For this exercise, return all the data word for word, with images left out.

EXERCISE INPUTS>

□ □ □ □

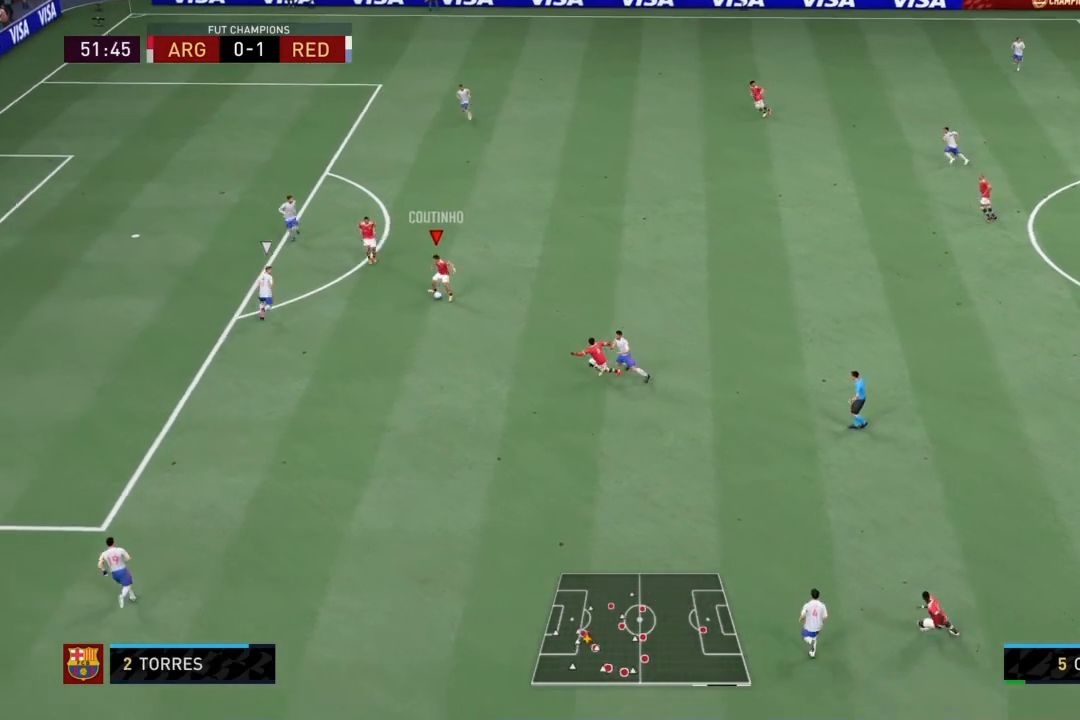
{"buttons": [], "left_stick": "up-left", "right_stick": "center", "events": [[34, "TRIANGLE", "up"]]}
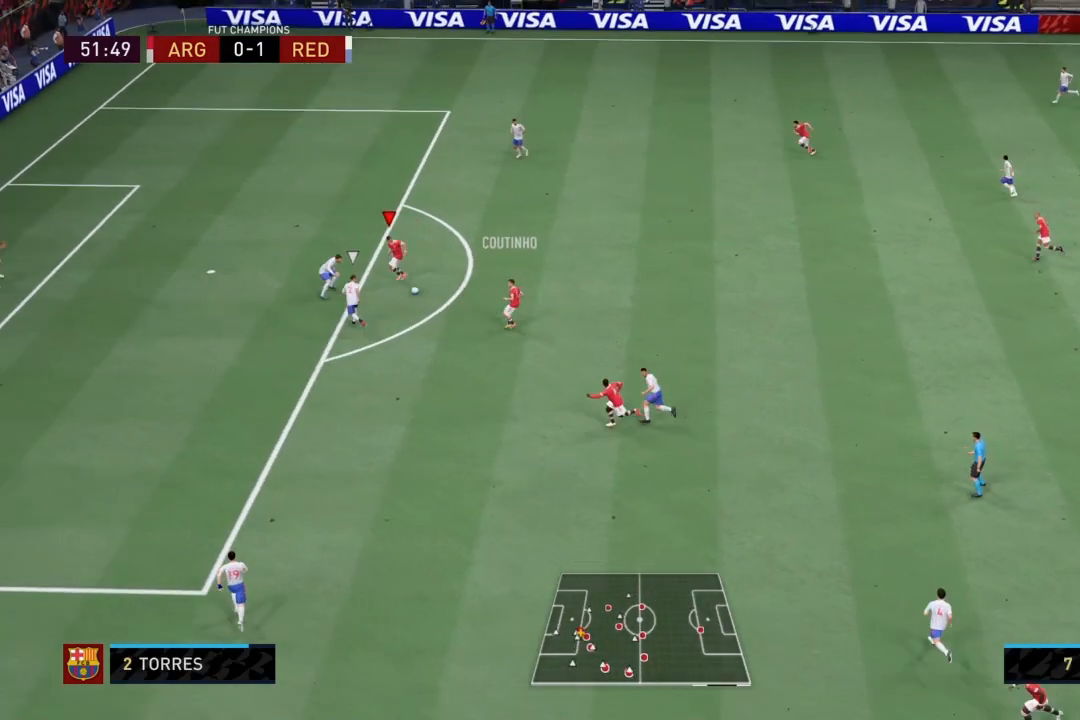
{"buttons": ["SQUARE"], "left_stick": "up-left", "right_stick": "center", "events": [[33, "R1", "down"], [267, "R1", "up"], [400, "SQUARE", "down"]]}
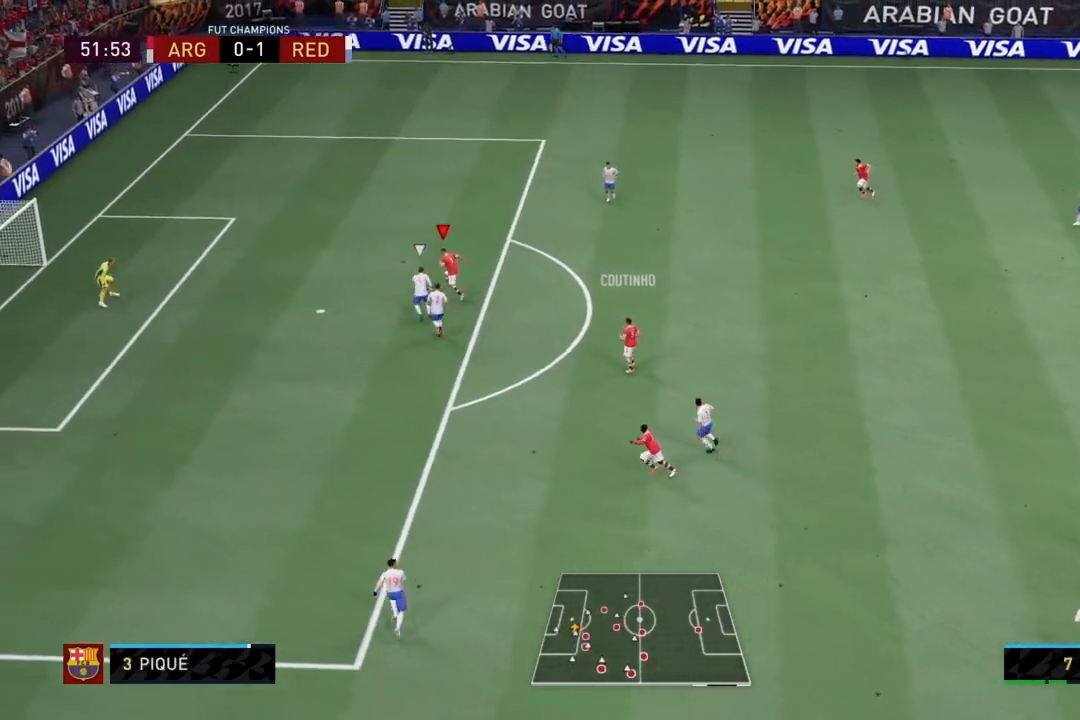
{"buttons": [], "left_stick": "down-left", "right_stick": "center", "events": [[34, "left_stick", "left"], [100, "SQUARE", "up"], [134, "left_stick", "down-left"]]}
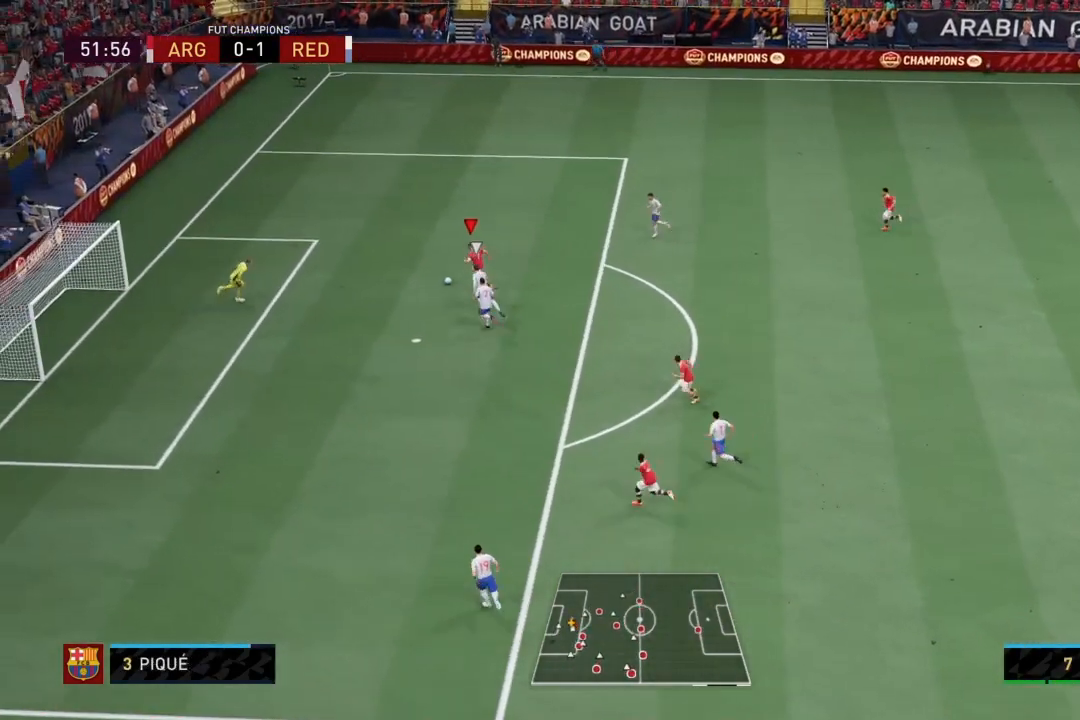
{"buttons": ["SQUARE"], "left_stick": "down-left", "right_stick": "center", "events": [[467, "SQUARE", "down"]]}
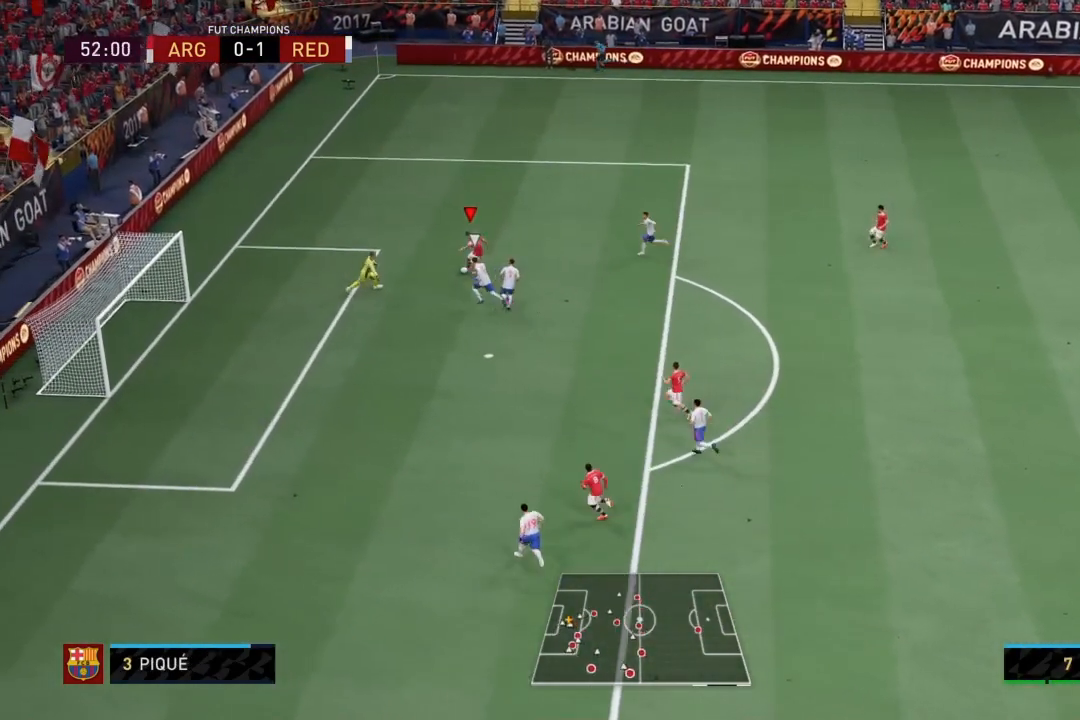
{"buttons": [], "left_stick": "left", "right_stick": "center", "events": [[100, "SQUARE", "up"], [434, "left_stick", "left"]]}
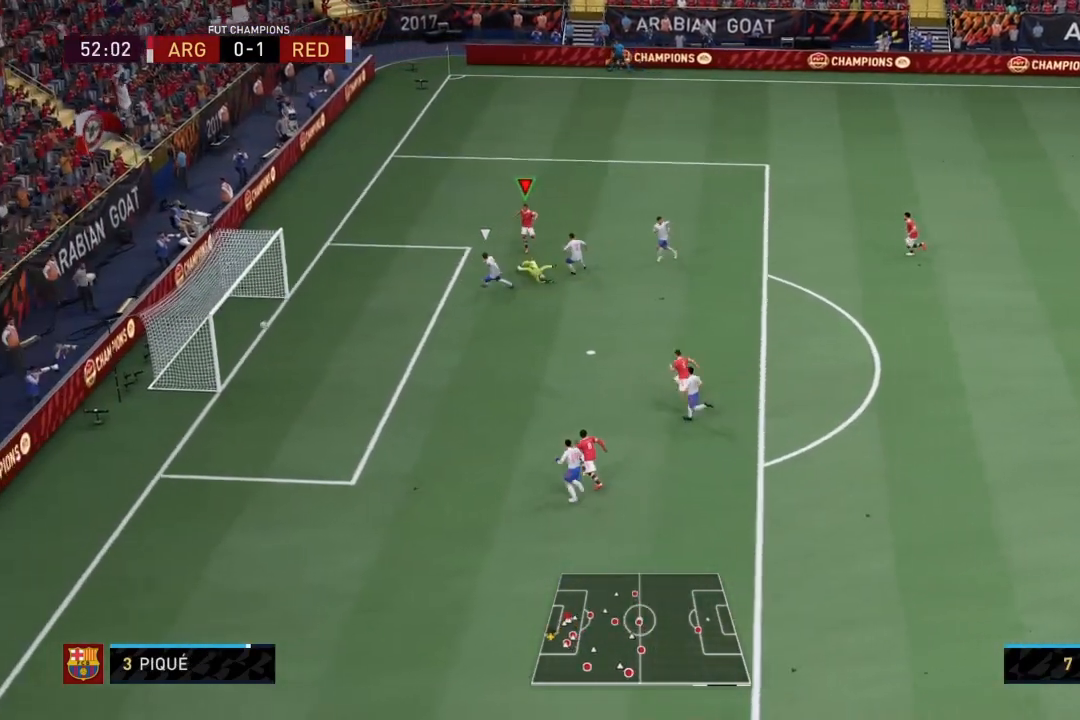
{"buttons": [], "left_stick": "up-left", "right_stick": "center", "events": [[233, "left_stick", "up-left"]]}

□ □ □ □

COMPLETED TASK>
{"buttons": [], "left_stick": "up-left", "right_stick": "center", "events": [[34, "TRIANGLE", "up"]]}
{"buttons": ["SQUARE"], "left_stick": "up-left", "right_stick": "center", "events": [[33, "R1", "down"], [267, "R1", "up"], [400, "SQUARE", "down"]]}
{"buttons": [], "left_stick": "down-left", "right_stick": "center", "events": [[34, "left_stick", "left"], [100, "SQUARE", "up"], [134, "left_stick", "down-left"]]}
{"buttons": ["SQUARE"], "left_stick": "down-left", "right_stick": "center", "events": [[467, "SQUARE", "down"]]}
{"buttons": [], "left_stick": "left", "right_stick": "center", "events": [[100, "SQUARE", "up"], [434, "left_stick", "left"]]}
{"buttons": [], "left_stick": "up-left", "right_stick": "center", "events": [[233, "left_stick", "up-left"]]}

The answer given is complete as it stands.